I thought for a second. “Is what O’Murphy said a moral truth?”
“A profound moral truth,” Mrs. Lane said. “Yes. I think that is a mot juste–just the right word. Is Gatsby a moral monster?”
My classmates looked surprised by Mrs. Lane’s question. Like me, they’d probably just assumed Gatsby couldn’t be the villain if the story was about him.
“Yeah, hmm, themes,” Mrs. Lane asked. “Let’s recall, what is a theme?”
O’Murphy answered Mrs. Lane with a question: “It’s the central idea?”
“Yes, thanks, that is the textbook definition. MBe, can you tell me in your own words what Murph means?” Mrs. Lane paused. “How can you tell–just by reading–what is a theme?”
“It’s something that keeps coming up,” I said. “The slick cars, the food, the parties, the rich peo . . . ”
“You see, Curtis and O’Murphy recognize the themes of The Great Gatsby. And how do they do that, Dillon?”
Pickle glared at me again.
“Look at me,” Mrs. Lane stepped into Pickle’s line of sight a third time.
The bell rang.
Saved. Wow, eleven-twenty-five A.M. already.
“Before you leave, take one of these books,” Mrs. Lane handed a skinny hardback to Pickle. “I think you may like this. A Tulsa girl your age set The Outsiders right here in Oklahoma, and the publisher sent us a box of advance copies.”
As much as Pickle detested school, I loved learning.

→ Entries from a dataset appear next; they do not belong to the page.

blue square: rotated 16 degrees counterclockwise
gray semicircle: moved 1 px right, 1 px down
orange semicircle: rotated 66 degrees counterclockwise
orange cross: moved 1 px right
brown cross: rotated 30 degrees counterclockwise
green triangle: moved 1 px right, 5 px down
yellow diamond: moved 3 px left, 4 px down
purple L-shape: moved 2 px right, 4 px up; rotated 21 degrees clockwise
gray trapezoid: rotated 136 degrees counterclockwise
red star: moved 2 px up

I was always disappointed when my school day was done. Mother worked split shifts, so she watched afternoon soap operas–The Edge of Night was her fave. School was my daytime soap: gossip, sports, pep rallies, library, Romeo-and-Juliet romances . . . When classes were over, I had to deliver papers and go home. I stuffed The Outsiders and Gatsby into my canvas newspaper bag.
“Cortez!” Mrs. Lane began. “You’re one of my best students. But you underestimate yourself, don’t you? You ought to get to know yourself better. You’re creative with words. You’ve got a sardonic literary wit. When you talk, other people grin, but I don’t think you’d smile if you had a coat hanger in your mouth. How can people know you’re a loveable person if you never smile? Devote five minutes a day to smiling, and smiling will come naturally.”

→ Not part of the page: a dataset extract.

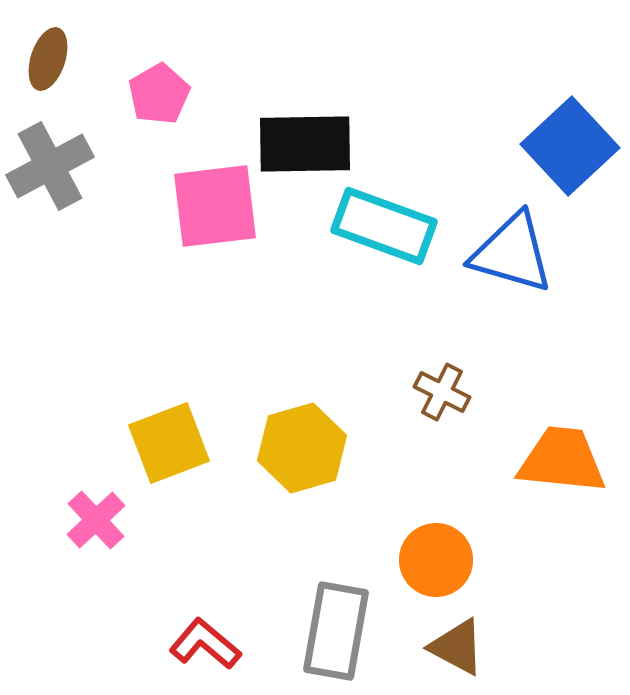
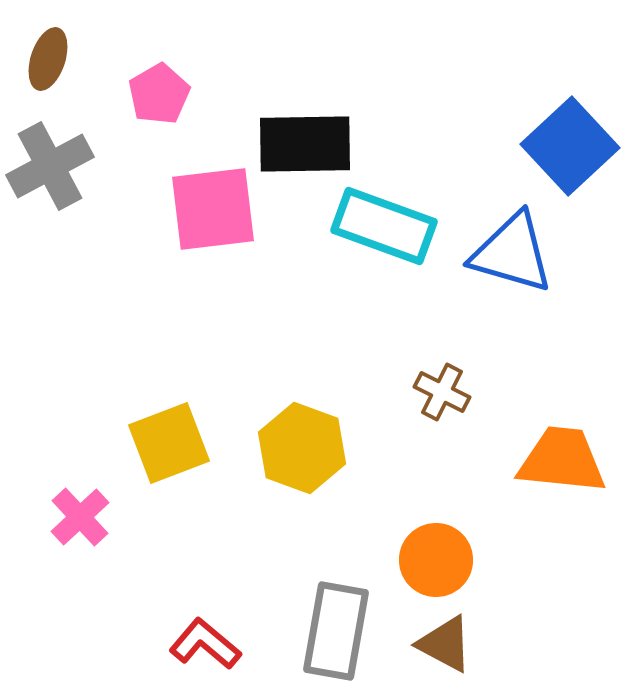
pink square: moved 2 px left, 3 px down
yellow hexagon: rotated 24 degrees counterclockwise
pink cross: moved 16 px left, 3 px up
brown triangle: moved 12 px left, 3 px up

“Is that the sound of B.S.?”
“Maybe. But, of course, you’ve never tried it, have you?
Good point. Maybe that’s why I’m such a loner.
“Do you think other students see you as a nerd?”

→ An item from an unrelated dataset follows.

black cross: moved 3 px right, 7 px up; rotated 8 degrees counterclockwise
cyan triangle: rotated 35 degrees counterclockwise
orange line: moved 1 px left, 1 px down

“Maybe. Or maybe it’s because I am a nerd.”
“Okay, well, maybe I’m too intellectual too. That’s what my husband says, anyway. You know where that word came from? Dr. Seuss had a creature in . . . ”
“ . . . If I Ran the Zoo,” I finished her sentence.
“A nerkle, a nerd, and a seersucker too. You’re fortunate to have a brilliant mind,” Mrs. Lane said. “One-thirty-five IQ. That’s a great enabler.”
So they say. Lucky to have a genius IQ. But being smart separates me from the herd. It’s why the other kids don’t like me. It’s why I can’t communicate with girls. I think it must be why I have nothing in common with anti-intellectual dunderheads like the Andersens, why they bully me out of their sight. Maybe it’s just human to be hostile to outsiders. I need to find a tribe of smart, educated people. But where do such people live?
“See you Monday,” Mrs. Lane called out.